• WHAT YOU WILL DO: Begin at the line containing "838 28 830 18Z" in the entries below and end at the line containing "M932 258 939 273 934 278 921 282 916 262Z"; transcribe that range exactly and nothing outside it.

• INPUT RECORDS:
┌──

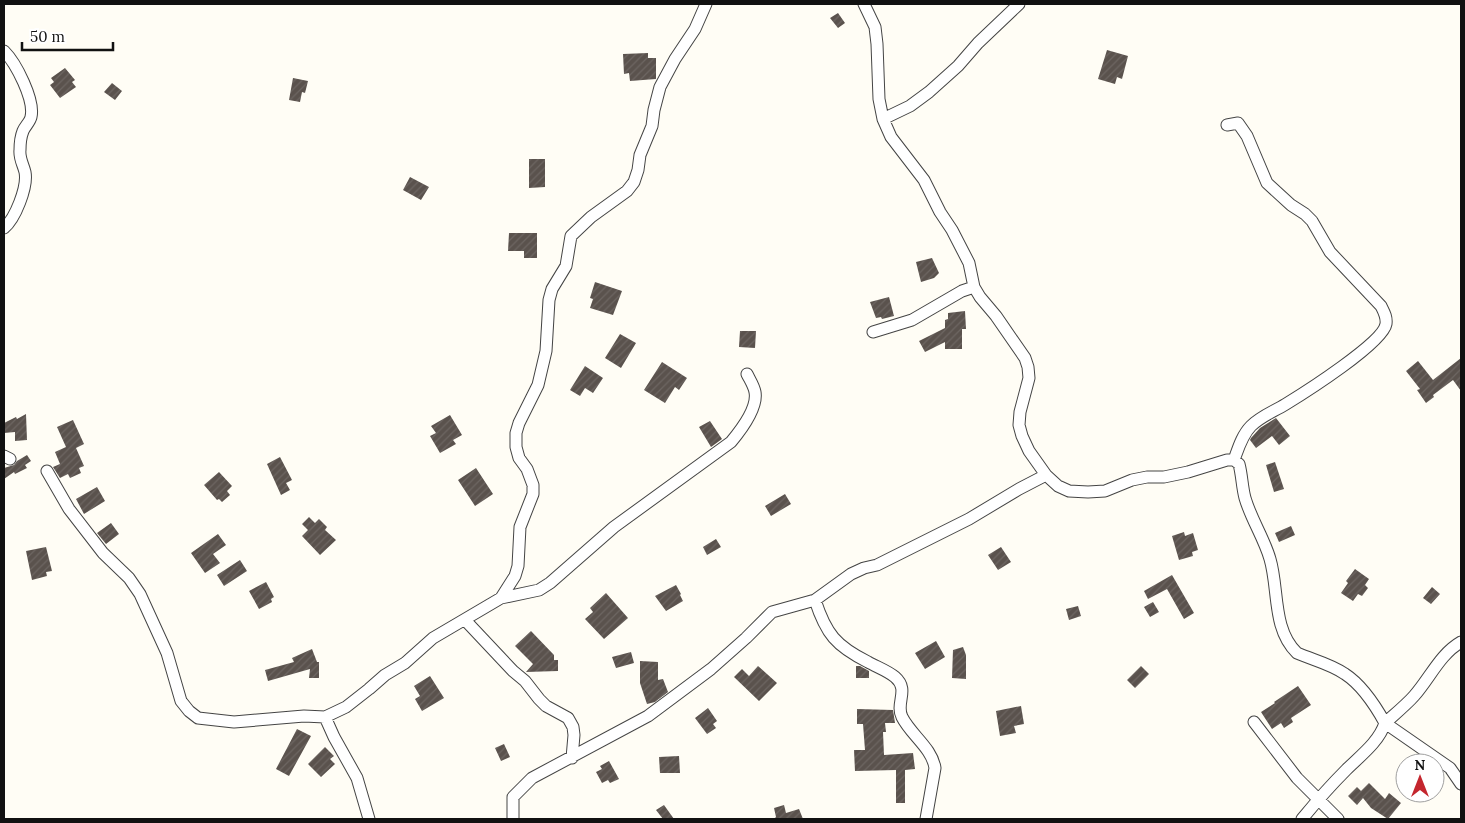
<svg xmlns="http://www.w3.org/2000/svg" width="1465" height="823" font-family="Lora,serif">
	<defs>
		<pattern id="building-hatch" width="6" height="6" patternUnits="userSpaceOnUse" patternTransform="scale(1.25)"><rect width="6" height="6" fill="#5a524d"/><path d="M-1 1l2-2M0 6l6-6M5 7l2-2" fill="none" stroke="#6d6662"/></pattern>
	</defs>
	<rect width="100%" height="100%" fill="#fffdf5"/>
	<!-- building -->
	<path fill="url(#building-hatch)" d="M838 13 845 23 838 28 830 18Z
		M1107 50 1128 56 1122 79 1117 77 1115 84 1098 79Z
		M648 53V58H656V79L630 81 629 73 624 74 623 54Z
		M65 68 75 80 72 82 76 87 60 98 50 85 54 82 51 78Z
		M293 78 308 81 305 93 302 92 300 102 289 100Z
		M112 83 122 91 115 100 104 92Z
		M529 159H545V187L529 188Z
		M410 177 429 187 421 200 403 190Z
		M509 233H537V258H524V251H508Z
		M932 258 939 273 934 278 921 282 916 262Z
		M595 282 622 291 613 315 590 308 593 299 590 298Z
		M889 297 894 316 882 319 881 317 876 318 870 302Z
		M965 311 966 329H962V349H945V342L925 352 919 341 945 328V320L948 319V313Z
		M740 331H756L755 348 739 347Z
		M620 334 636 343 621 368 605 358Z
		M1461 358V391L1453 380 1433 395 1434 397 1426 403 1417 390 1420 389 1406 371 1418 361 1433 380Z
		M662 362 687 378 679 390 675 387 665 403 644 390Z
		M585 366 603 378 593 393 585 388 580 396 570 390Z
		M26 414 27 440 15 441V432L4 433V423L16 417 17 419Z
		M450 415 462 435 453 440 456 444 440 453 430 436 436 433 431 426Z
		M1276 418 1290 436 1279 445 1272 436 1256 448 1250 440 1251 438 1260 428Z
		M73 420 84 444 76 448 84 466 79 468 81 473 70 478 68 474 60 478 53 467 60 464 55 452 66 447 57 427Z
		M710 421 722 439 711 447 699 427Z
		M27 455 31 461 25 465 27 468 15 474 14 472 4 479V468L14 465 17 461Z
		M280 457 292 480 286 483 290 490 281 495 267 464Z
		M1275 462 1284 489 1274 492 1266 465Z
		M476 468 493 494 475 506 458 480Z
		M219 472 232 486 227 491 230 495 222 502 219 499 217 500 204 485Z
		M97 487 105 501 84 514 76 499Z
		M785 494 791 504 771 516 765 506Z
		M309 517 315 523 319 519 327 527 325 530 336 540 320 555 302 536 308 530 302 524Z
		M111 523 119 534 106 544 97 533Z
		M1291 526 1295 535 1279 542 1275 533Z
		M1184 532 1185 536 1193 533 1198 550 1192 552 1193 556 1179 560 1172 536Z
		M218 534 226 545 213 554 220 563 205 573 191 553Z
		M716 539 721 547 707 555 703 547Z
		M46 547 52 571 46 572 47 576 32 580 26 551Z
		M1001 547 1011 562 998 570 988 555Z
		M240 560 247 571 224 586 217 575Z
		M1355 569 1369 579 1365 585 1368 588 1362 596 1358 594 1353 601 1341 593 1348 583 1346 581Z
		M1172 575 1194 613 1184 619 1167 589 1148 599 1144 591Z
		M266 582 274 597 271 599 272 602 259 609 249 591Z
		M676 585 681 594 680 595 683 601 666 611 655 596Z
		M1432 587 1440 594 1431 604 1423 598Z
		M606 593 628 618 604 639 585 619 593 612 590 608Z
		M1153 602 1159 612 1150 617 1144 607Z
		M1078 606 1081 616 1069 620 1066 609Z
		M531 631 554 655V660H558V671L526 672 533 664 515 646Z
		M936 641 945 657 925 669 915 653Z
		M963 647 966 655V679L952 678 953 650Z
		M312 649 317 662H319V678H309L310 669 268 681 265 670 294 662 292 658Z
		M631 652 634 663 616 668 612 657Z
		M640 661 658 662V680L663 679 668 692 655 702 647 704 640 683Z
		M758 666 777 683 759 701 734 677 742 669 749 676Z
		M856 666H860L869 671V678H856Z
		M1141 666 1149 674 1135 688 1127 680Z
		M430 676 444 698 422 711 415 699 420 696 414 686Z
		M1298 686 1311 705 1291 718 1293 722 1284 728 1281 723 1272 729 1261 712 1275 703 1274 702Z
		M1021 706 1024 724 1014 726 1016 733 1000 736 996 711Z
		M708 708 717 721 713 724 716 728 707 734 695 718Z
		M857 709 893 710 895 723H885L886 732H883L884 755 913 753 915 769 905 770V803H896V770L855 771 854 750H865L863 724H857Z
		M297 729 311 736 289 776 276 769Z
		M504 744 510 757 501 761 495 748Z
		M325 747 334 756 330 759 335 764 321 777 308 764Z
		M679 756 680 773H660L659 757Z
		M609 761 619 779 610 783 608 780 602 783 596 772 602 769 600 766Z
		M1369 783 1385 799 1389 793 1401 803 1388 819 1371 808 1363 798 1357 805 1348 796 1357 787 1361 791Z
		M664 805 674 819H663L656 810Z
		M784 805 786 813 799 809 803 819H774L776 817 774 808Z"/>
	<g fill="none" stroke-linecap="round" stroke-linejoin="round">
		<defs>
			<path id="minor" d="M864 4 875 27 877 44 879 99 883 119 891 137 924 180 940 212 952 230 969 263 974 287 980 297 996 316 1025 358 1028 367 1029 378 1020 412 1019 425 1022 436 1029 451 1046 475 1058 486 1069 491 1088 492 1105 491 1132 480 1147 477H1164L1188 472 1227 460H1234L1239 464C1242 475 1242 487 1245 498 1251 519 1264 538 1270 559 1279 589 1272 629 1297 653 1313 660 1331 664 1345 674 1362 685 1375 705 1385 723 1379 742 1360 756 1346 770 1330 786 1316 802 1302 819
				M4 51C16 63 35 100 31 117 30 122 25 126 23 131 21 136 20 144 20 150 19 158 23 164 25 172 28 187 15 219 4 228
				M883 119 910 106 929 92 958 66 978 43 1019 4
				M1227 125 1238 123 1247 136 1267 183 1291 205 1305 214 1312 221 1330 252 1381 306C1384 312 1387 317 1386 324 1383 343 1304 393 1286 404 1273 412 1261 416 1251 426 1242 435 1238 449 1234 460
				M873 332 912 320 962 291 974 287
				M4 456 10 459
				M47 471 69 509 103 553 129 578 140 594 167 653 181 701 189 711 198 718 234 722 304 716 325 717 346 707 369 689 385 675 405 663 433 638 501 598 515 576 518 566 520 527 533 494V485L527 469 519 458 516 447V433L519 423 538 385 546 351 549 300 552 289 566 266 571 236 591 217 627 191 634 182 638 170 640 155 652 126 654 110 660 87 675 59 695 29 706 4
				M501 598 539 590 550 583 614 527 731 442C741 430 758 408 755 392 754 386 750 380 747 374
				M815 600C826 634 836 646 868 662 877 667 888 671 895 677 910 690 895 703 902 717 911 735 932 748 935 768L926 819
				M465 620 513 671 525 681 539 699 546 706 568 718 573 727 574 735 572 758
				M1461 642C1440 654 1430 678 1414 696 1406 705 1395 714 1385 723L1450 768 1461 784
				M325 717 334 737 357 778 369 819
				M1254 722 1297 778 1338 819
				M513 819V797L532 778 648 716 711 669 746 638 772 612 815 600 851 574 864 568 877 565 969 519 1019 489 1046 475"/>
		</defs>
		<!-- minor casing -->
		<use href="#minor" stroke="#444" stroke-width="13"/>
		<!-- minor -->
		<use href="#minor" stroke="#fff" stroke-width="11"/>
	</g>
	<!-- border -->
	<rect width="1465" height="823" fill="none" stroke="#111111" stroke-width="10"/>
	<!-- north arrow -->
	<g transform="translate(1420 778)"><circle r="24" fill="#ffffff" stroke="#a0a0a0"/>
	<path d="M0-4L9 19L0 12L-9 19Z" fill="#c4262e"/>
	<text y="-8" font-size="14" font-weight="bold" text-anchor="middle" fill="#111111">N</text>
	</g>
	<!-- scale -->
	<path d="M22 42v8h91v-8" fill="none" stroke="#111111" stroke-width="2.5"/>
	<text x="30" y="42" font-size="15" fill="#111111" stroke="#ffffff" stroke-width="4" paint-order="stroke">50 m</text>
</svg>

└──

• SOLUTION TO THE PROBLEM:
	<path fill="url(#building-hatch)" d="M838 13 845 23 838 28 830 18Z
		M1107 50 1128 56 1122 79 1117 77 1115 84 1098 79Z
		M648 53V58H656V79L630 81 629 73 624 74 623 54Z
		M65 68 75 80 72 82 76 87 60 98 50 85 54 82 51 78Z
		M293 78 308 81 305 93 302 92 300 102 289 100Z
		M112 83 122 91 115 100 104 92Z
		M529 159H545V187L529 188Z
		M410 177 429 187 421 200 403 190Z
		M509 233H537V258H524V251H508Z
		M932 258 939 273 934 278 921 282 916 262Z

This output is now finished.